Il obtint la nationalité française en 1967, remise par le général de Gaulle. En 1973, à l’arrivée de Rolf Liebermann, la troupe de l’Opéra de Paris fut dissoute. Albert Lance rejoignit alors la troupe de l’Opéra du Rhin à Strasbourg, jusqu’à sa retraite en 1977. Il se consacra ensuite exclusivement à l’enseignement, au conservatoire de Nice, pendant dix-neuf ans, puis au conservatoire d’Antibes pendant onze ans, en compagnie de son épouse Iris Parel, ancienne mezzo-soprano. Il créa alors, à Colomars, village de l’arrière pays niçois où il résidait, l’«Albert Lance Lyric Company», une association organisant des spectacles lyriques, qu’il dirigea avec Iris Parel jusqu’à la fin de sa vie. Il est décédé à l’âge de 86 ans le 15 mai 2013 des suites de problèmes cardiaques à son domicile de Colomars, dans les Alpes-Maritimes.

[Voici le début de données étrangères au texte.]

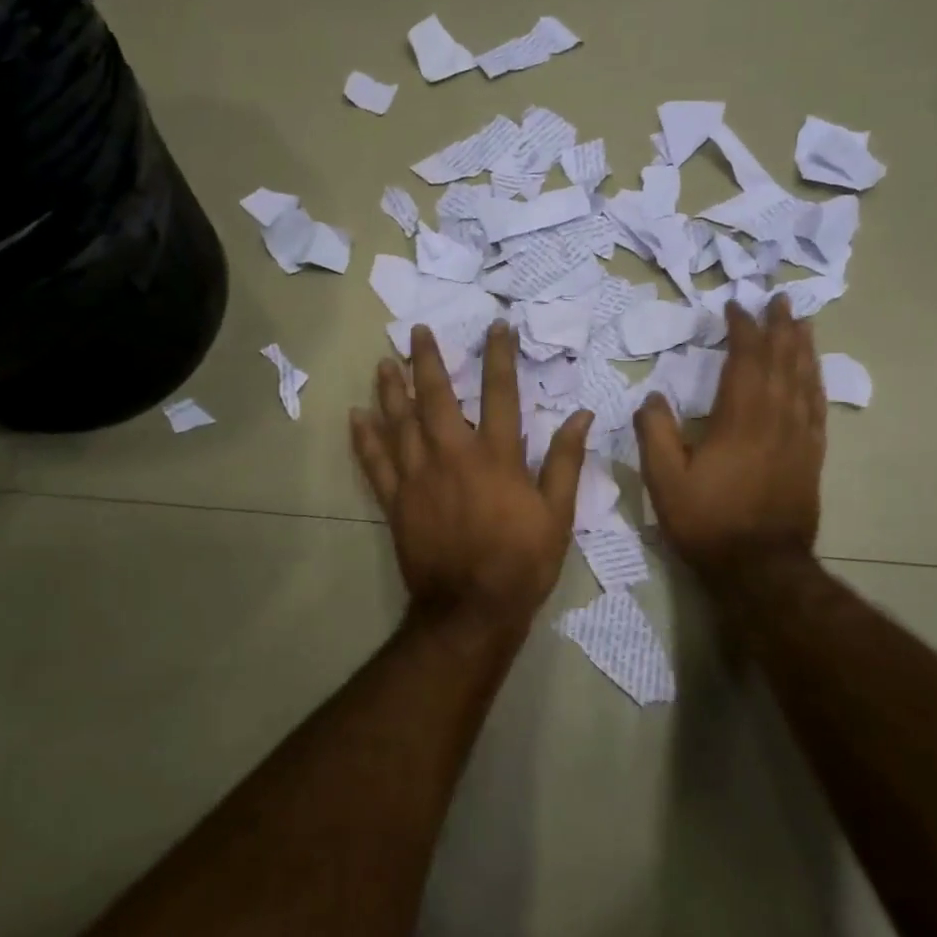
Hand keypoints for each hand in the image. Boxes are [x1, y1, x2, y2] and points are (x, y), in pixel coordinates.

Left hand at [351, 321, 592, 627]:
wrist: (471, 609)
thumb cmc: (521, 561)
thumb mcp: (558, 514)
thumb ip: (565, 461)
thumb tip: (581, 415)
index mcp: (496, 456)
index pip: (499, 393)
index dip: (498, 356)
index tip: (495, 326)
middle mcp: (453, 455)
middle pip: (435, 397)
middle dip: (426, 360)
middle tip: (417, 332)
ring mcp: (418, 477)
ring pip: (399, 422)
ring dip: (390, 389)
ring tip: (383, 363)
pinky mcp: (396, 501)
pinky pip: (375, 462)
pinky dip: (364, 438)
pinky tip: (356, 415)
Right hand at [634, 295, 825, 574]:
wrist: (760, 568)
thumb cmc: (707, 522)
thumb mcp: (664, 480)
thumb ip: (656, 433)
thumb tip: (653, 397)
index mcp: (739, 420)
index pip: (745, 361)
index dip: (742, 330)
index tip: (734, 307)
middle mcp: (776, 420)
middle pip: (782, 362)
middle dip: (780, 327)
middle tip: (779, 299)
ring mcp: (799, 438)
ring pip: (805, 381)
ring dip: (803, 348)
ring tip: (803, 323)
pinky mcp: (811, 458)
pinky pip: (817, 408)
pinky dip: (816, 382)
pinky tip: (814, 374)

En 2010, peu avant sa mort, Dame Joan Sutherland, elle aussi d’origine australienne, avait exprimé ses regrets de n’avoir pu chanter plus souvent avec Albert Lance, et, surtout, que ses compatriotes australiens n’aient pas profité plus de lui à son zénith. En 2011, l’Opéra de Paris avait annoncé vouloir organiser un jubilé pour le ténor, une première pour un Australien, mais la santé de l’intéressé ne lui a pas permis de recevoir sa distinction. 

Ténor plus lyrique qu’héroïque, doté d’une voix simple et franche comme l’or, il a multiplié les superbes Werther, Don José et autres Faust. Avec sa voix chaude à la projection puissante, aux aigus faciles, jamais forcés, avec sa diction claire, il fut l’un des plus beaux représentants de la tradition du chant français, à l’instar d’un Alain Vanzo.